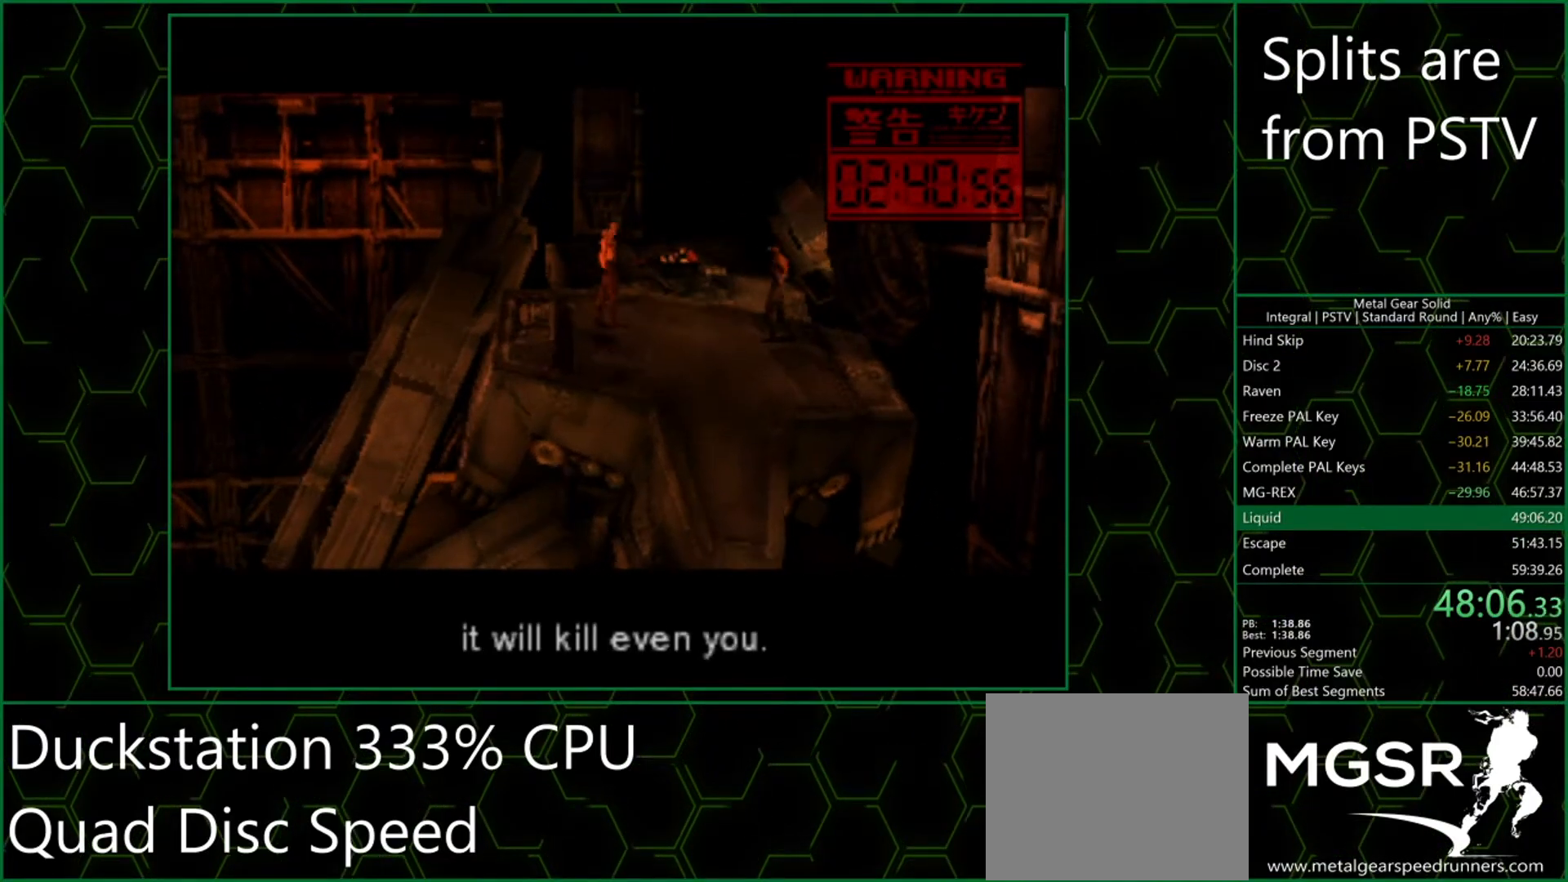
{"buttons": [], "button_events": [[83, "DPAD_LEFT", "down"], [200, "DPAD_LEFT", "up"], [317, "DPAD_LEFT", "down"], [450, "DPAD_LEFT", "up"]]}
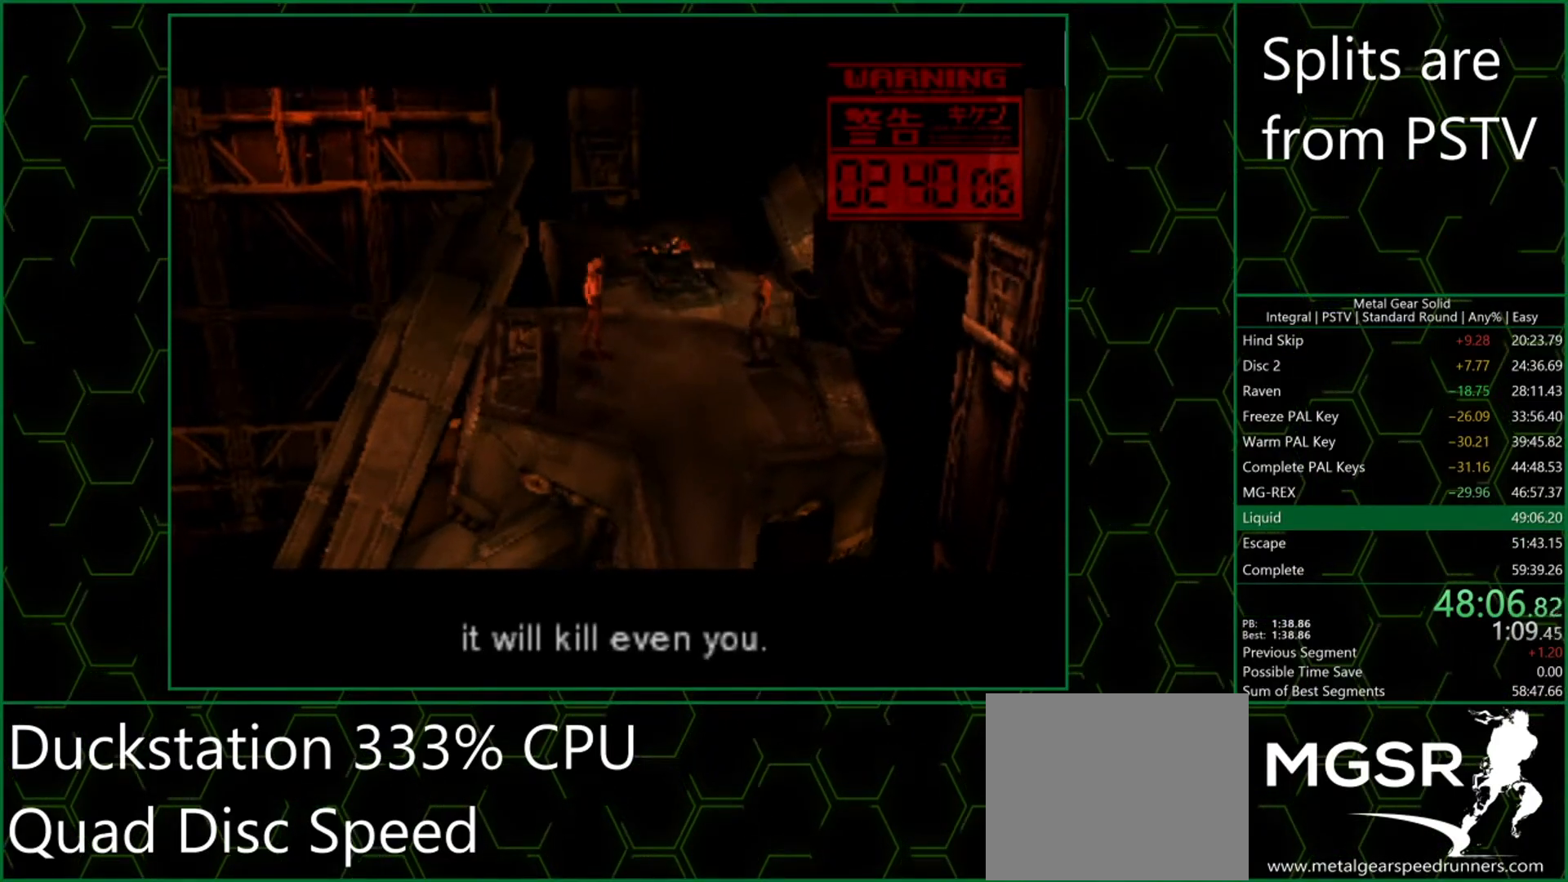
{"buttons": ["DPAD_LEFT"], "button_events": [[50, "DPAD_LEFT", "down"], [200, "DPAD_LEFT", "up"], [300, "DPAD_LEFT", "down"]]}
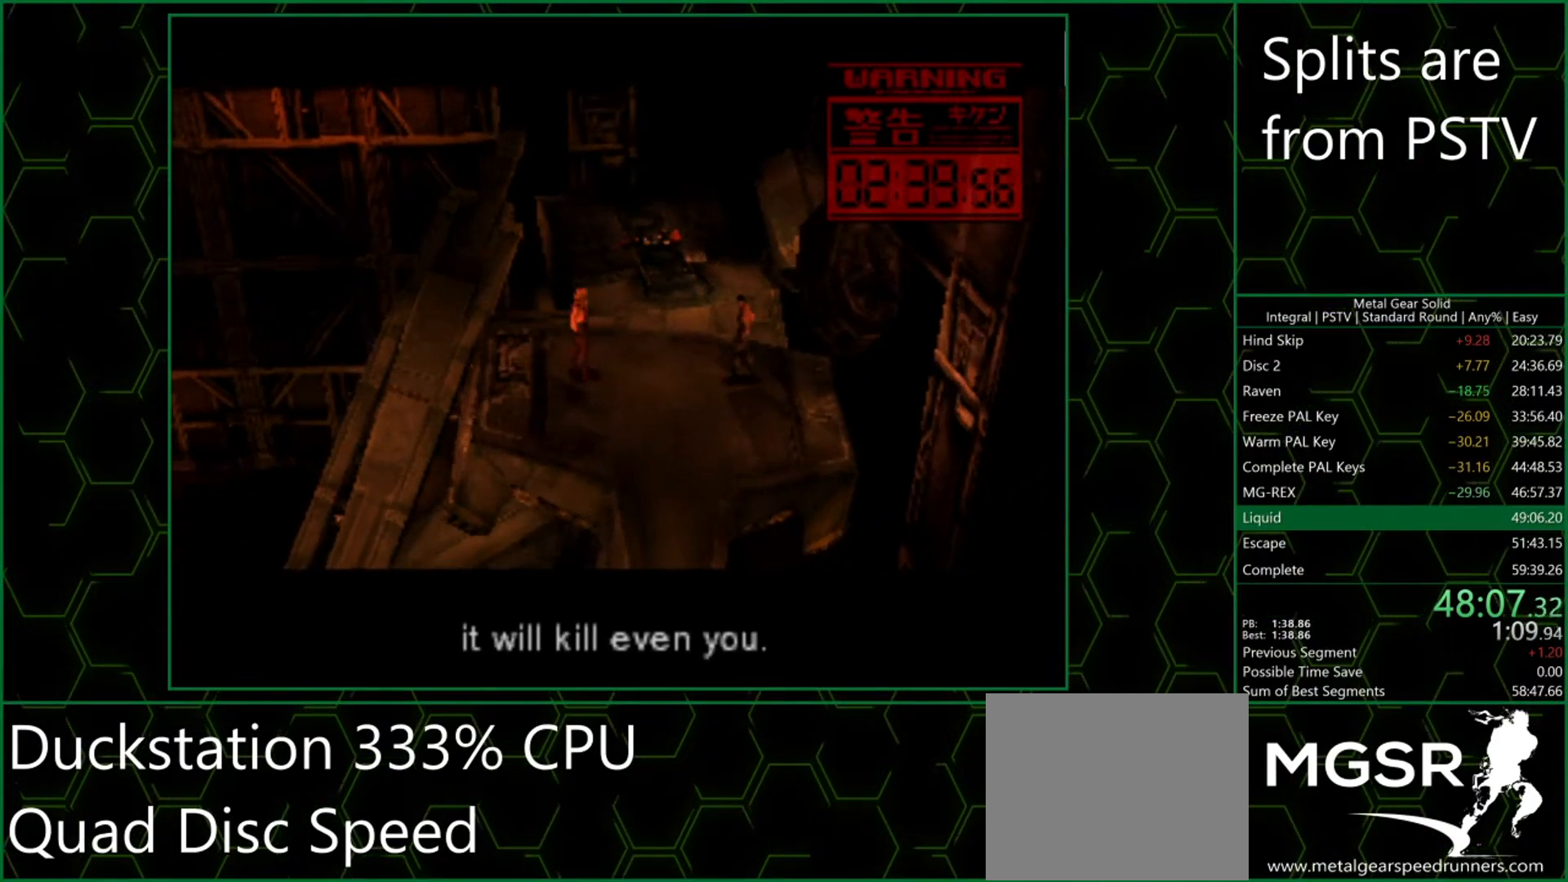
{"buttons": ["DPAD_LEFT"], "button_events": [[17, "DPAD_LEFT", "up"], [133, "DPAD_LEFT", "down"]]}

----------------------------------------

*What needs to be done*.
Hand back every line of the material, exactly, without the pictures.

*Response below*.
{"buttons": [], "button_events": [[83, "DPAD_LEFT", "down"], [200, "DPAD_LEFT", "up"], [317, "DPAD_LEFT", "down"], [450, "DPAD_LEFT", "up"]]}
{"buttons": ["DPAD_LEFT"], "button_events": [[50, "DPAD_LEFT", "down"], [200, "DPAD_LEFT", "up"], [300, "DPAD_LEFT", "down"]]}
{"buttons": ["DPAD_LEFT"], "button_events": [[17, "DPAD_LEFT", "up"], [133, "DPAD_LEFT", "down"]]}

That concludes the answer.